Our Italian Life: It’s still raining here in Val Pellice, and we are seeing first hand the effect on the community. It’s as if an entire season has been missed and Spring just didn’t arrive. The days are long with no lack of sunshine, it gets dark around 10pm.
This morning I was woken by Mario’s herd of cows literally passing right by my window. What is it with men and the size of their ‘cowbells’…. Sam is out working with a friend of ours clearing wood for Winter and the kids are out in the borgata playing. The school year finishes next week and then the holidays start, our road will be filled with ‘city folk’ up for a day in the countryside.
Yesterday I walked down to Bobbio with Aldina to pick up her niece and nephew and meet the teachers (one speaks English phew) and was pleasantly surprised to see how well Luca will fit in here. We still don’t know which school Carina will attend and have a meeting on Monday to discuss it. She is picking up the language so quickly and the old people now look to her to translate to me LOL! I try to say everything in both Italian and English so Luca picks up some words.

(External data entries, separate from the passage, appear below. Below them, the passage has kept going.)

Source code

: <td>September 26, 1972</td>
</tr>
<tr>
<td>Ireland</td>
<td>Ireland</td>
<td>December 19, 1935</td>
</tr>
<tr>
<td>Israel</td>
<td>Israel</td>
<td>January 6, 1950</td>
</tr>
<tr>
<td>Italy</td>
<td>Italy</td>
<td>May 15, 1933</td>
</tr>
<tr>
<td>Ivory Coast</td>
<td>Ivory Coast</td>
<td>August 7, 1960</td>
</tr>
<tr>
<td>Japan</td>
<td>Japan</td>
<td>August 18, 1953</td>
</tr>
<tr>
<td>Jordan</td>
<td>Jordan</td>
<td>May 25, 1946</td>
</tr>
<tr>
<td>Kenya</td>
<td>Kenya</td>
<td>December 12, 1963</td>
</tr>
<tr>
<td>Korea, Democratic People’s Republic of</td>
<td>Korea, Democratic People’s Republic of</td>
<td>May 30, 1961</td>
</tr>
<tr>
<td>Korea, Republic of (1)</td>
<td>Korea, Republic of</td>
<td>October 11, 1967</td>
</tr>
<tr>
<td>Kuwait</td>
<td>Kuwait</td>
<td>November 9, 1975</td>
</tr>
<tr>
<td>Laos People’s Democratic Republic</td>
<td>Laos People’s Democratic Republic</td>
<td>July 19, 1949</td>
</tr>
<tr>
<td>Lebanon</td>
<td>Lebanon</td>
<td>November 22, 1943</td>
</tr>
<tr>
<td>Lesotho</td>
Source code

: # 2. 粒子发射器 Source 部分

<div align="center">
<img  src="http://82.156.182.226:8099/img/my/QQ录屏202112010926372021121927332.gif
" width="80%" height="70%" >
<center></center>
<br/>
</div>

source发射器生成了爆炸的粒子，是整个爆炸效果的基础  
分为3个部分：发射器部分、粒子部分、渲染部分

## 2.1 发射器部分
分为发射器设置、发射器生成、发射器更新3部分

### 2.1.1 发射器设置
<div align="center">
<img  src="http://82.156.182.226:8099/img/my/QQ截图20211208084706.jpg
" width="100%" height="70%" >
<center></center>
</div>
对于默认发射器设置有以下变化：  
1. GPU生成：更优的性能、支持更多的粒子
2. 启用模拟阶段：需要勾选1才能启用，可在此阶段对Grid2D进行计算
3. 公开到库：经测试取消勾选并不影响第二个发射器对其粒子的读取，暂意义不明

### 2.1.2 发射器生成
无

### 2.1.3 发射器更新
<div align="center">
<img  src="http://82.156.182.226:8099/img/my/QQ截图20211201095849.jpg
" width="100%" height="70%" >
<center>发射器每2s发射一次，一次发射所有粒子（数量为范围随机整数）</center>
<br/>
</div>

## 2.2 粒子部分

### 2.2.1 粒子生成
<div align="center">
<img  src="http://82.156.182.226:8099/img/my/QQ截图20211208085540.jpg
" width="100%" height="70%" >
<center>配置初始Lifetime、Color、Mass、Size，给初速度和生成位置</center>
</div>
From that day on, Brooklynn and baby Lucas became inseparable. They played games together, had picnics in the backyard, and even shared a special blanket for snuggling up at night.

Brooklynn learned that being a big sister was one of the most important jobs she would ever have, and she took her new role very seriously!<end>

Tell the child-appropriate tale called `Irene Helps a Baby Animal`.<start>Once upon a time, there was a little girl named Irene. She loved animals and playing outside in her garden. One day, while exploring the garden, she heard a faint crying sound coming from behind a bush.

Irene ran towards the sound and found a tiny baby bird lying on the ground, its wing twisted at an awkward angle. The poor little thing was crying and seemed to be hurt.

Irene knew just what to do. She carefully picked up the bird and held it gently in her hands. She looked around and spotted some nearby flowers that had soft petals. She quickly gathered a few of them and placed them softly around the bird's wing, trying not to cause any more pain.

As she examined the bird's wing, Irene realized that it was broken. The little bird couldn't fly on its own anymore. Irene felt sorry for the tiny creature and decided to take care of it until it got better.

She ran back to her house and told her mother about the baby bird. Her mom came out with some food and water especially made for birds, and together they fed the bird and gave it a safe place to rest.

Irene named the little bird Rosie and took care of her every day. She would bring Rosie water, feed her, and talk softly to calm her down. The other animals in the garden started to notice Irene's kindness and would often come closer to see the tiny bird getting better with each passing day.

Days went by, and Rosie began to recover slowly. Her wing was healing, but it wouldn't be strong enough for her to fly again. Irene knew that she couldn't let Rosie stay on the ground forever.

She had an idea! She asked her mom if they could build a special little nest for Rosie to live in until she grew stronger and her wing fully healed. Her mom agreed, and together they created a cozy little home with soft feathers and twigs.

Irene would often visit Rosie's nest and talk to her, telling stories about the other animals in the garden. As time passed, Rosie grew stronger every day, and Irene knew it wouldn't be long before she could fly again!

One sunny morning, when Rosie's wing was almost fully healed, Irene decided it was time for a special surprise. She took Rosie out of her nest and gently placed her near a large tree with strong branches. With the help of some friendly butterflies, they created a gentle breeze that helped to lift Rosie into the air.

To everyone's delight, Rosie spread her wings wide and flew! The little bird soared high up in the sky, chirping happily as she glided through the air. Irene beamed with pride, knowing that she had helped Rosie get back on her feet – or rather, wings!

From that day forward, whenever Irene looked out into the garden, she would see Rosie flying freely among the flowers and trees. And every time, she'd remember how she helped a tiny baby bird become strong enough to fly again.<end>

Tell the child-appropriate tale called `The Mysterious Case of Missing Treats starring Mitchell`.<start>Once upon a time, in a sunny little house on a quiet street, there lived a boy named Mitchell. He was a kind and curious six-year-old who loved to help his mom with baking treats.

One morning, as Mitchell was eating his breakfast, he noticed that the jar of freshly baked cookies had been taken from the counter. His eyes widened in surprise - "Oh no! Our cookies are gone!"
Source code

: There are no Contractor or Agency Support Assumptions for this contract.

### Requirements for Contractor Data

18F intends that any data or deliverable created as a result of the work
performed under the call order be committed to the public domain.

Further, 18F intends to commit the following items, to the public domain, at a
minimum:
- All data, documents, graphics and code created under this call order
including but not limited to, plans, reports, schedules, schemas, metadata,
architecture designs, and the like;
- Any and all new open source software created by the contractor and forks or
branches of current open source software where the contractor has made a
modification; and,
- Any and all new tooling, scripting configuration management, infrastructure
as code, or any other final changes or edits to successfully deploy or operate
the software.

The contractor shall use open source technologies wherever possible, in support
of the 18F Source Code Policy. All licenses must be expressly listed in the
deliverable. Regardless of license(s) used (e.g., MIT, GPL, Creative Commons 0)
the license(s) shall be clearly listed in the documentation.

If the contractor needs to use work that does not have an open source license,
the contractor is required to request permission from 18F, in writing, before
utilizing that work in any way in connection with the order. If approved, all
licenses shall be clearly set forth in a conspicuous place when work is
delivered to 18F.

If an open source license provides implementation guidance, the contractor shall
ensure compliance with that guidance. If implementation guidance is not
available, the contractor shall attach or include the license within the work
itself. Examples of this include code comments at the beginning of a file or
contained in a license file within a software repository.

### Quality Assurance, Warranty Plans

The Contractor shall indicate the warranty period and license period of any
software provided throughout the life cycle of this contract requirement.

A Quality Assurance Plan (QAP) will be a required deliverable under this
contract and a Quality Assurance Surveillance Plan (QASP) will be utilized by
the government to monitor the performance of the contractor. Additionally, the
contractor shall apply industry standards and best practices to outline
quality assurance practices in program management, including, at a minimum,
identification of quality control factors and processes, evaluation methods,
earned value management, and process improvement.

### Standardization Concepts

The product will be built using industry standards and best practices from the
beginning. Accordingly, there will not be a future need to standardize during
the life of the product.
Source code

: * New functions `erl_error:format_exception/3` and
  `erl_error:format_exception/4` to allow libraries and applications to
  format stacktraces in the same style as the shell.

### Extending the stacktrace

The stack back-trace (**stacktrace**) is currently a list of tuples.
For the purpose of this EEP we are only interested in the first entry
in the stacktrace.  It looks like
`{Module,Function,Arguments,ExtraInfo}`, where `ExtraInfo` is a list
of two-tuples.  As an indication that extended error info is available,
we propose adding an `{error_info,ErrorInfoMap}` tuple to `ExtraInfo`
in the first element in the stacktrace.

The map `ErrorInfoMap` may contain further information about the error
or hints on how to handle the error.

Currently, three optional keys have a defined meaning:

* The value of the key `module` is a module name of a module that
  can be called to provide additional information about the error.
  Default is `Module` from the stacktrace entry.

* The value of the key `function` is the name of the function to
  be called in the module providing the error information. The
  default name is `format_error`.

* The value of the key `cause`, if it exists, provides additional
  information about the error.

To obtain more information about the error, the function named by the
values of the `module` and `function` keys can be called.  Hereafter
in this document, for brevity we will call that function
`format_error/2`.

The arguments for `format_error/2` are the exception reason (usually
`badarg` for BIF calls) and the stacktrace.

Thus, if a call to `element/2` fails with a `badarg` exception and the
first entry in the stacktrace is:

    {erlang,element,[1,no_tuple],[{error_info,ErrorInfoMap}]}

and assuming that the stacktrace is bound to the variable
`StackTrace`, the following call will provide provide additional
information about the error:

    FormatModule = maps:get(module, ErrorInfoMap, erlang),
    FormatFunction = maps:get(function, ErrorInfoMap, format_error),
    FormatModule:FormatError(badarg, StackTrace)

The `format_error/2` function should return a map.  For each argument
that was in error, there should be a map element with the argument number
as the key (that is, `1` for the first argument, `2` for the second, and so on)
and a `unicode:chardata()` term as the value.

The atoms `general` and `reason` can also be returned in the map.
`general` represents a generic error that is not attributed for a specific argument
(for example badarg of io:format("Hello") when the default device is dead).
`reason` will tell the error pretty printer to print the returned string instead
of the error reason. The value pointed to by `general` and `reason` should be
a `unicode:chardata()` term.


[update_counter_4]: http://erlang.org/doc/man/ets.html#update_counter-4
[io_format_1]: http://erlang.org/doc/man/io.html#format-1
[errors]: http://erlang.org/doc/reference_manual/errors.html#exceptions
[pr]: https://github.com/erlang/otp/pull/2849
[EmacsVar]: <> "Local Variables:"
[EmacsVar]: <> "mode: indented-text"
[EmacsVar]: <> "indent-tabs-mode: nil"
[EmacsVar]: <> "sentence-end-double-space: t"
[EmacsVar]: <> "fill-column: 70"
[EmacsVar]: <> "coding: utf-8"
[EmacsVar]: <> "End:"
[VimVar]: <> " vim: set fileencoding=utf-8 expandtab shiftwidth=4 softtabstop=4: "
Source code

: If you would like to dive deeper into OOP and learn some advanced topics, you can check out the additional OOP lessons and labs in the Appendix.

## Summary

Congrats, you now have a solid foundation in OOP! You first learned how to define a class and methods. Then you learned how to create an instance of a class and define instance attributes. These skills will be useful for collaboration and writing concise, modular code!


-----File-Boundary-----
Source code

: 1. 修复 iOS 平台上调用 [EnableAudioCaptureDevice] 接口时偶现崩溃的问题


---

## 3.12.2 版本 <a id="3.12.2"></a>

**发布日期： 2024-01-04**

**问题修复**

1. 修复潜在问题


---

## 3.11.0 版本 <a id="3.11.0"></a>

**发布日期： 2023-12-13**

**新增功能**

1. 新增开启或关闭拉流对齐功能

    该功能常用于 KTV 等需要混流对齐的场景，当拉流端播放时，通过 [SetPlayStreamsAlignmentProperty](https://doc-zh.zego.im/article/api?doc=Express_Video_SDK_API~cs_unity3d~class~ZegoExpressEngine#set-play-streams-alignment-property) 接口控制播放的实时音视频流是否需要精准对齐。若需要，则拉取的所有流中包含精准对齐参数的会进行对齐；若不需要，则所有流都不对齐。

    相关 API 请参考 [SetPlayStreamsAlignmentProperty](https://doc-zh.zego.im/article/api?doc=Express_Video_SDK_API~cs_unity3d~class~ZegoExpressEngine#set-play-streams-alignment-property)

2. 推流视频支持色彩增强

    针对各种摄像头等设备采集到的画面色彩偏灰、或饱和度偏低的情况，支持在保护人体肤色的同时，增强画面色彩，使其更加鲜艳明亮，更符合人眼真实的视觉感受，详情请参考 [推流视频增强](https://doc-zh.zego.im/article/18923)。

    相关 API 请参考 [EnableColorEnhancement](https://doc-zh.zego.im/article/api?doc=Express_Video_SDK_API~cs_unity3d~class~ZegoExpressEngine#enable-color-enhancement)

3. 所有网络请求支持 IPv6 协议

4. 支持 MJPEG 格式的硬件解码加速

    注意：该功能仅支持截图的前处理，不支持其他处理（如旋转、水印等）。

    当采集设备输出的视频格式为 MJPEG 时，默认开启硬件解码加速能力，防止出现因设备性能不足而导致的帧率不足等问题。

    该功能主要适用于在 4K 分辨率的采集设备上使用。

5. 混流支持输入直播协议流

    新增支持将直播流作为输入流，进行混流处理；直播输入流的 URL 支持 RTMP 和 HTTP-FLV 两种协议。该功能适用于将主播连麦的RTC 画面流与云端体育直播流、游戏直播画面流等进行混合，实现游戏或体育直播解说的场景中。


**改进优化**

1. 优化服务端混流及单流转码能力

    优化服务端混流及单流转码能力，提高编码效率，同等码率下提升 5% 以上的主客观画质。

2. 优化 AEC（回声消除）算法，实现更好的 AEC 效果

Sam’s orto is growing nicely and we are bucking the system by not planting potatoes like everyone else. Reason being why grow such a cheap crop? Answer it’s always been that way! So we will swap our cherry tomatoes, cauliflower, aubergines, and beans for some potatoes hopefully if we can continue to outfox the snails!
Tomorrow morning our neighbors are coming for pancakes…they’ve never had them so we had to go and hunt down some maple syrup. They have been so generous and Sam has found a best friend to muck about with. He is in happy land, out in the ‘orto’, pottering about with Claudio or here at the house fixing the plumbing.
I have found a lady in Bobbio Pellice who is Canadian and we are meeting up for coffee with a friend of hers also from Australia. She and her husband are retired and here volunteering for two years. Having a social network of some kind makes all the difference when in a new country, especially one that speaks the same language. I must admit to being a bit down since not having the internet, I realize how much I relied on it for my socializing and connection to friends.
The Italian version of ‘facebook’ can be seen every day before or after meal times. Soaking up the sun in the town square. The elderly men on the comfortable park benches in the prime spot opposite the square where they can see the comings and goings. The women gather outside the Comune chatting face to face, people at the cafe, parents watching the children playing in the park, or tourists eating gelato.
It’s the Italian version of the Social Network and it’s scary that we have lost this in only a few generations. The people here are always ‘doing’ something, I can’t imagine them on computers or in front of the TV, from first light till dark (about 9pm) we can hear daily life going on about us.
The cows come home with bells ringing loudly ready for milking, the cars beep at the sharp curve on the road just above our house, Carina wants to go and help with the cows and it’s still light outside at 9pm with the kids all out playing. And I seem to have found the prime time for trying our internet connection….lunchtime of course when everyone is home eating a meal together!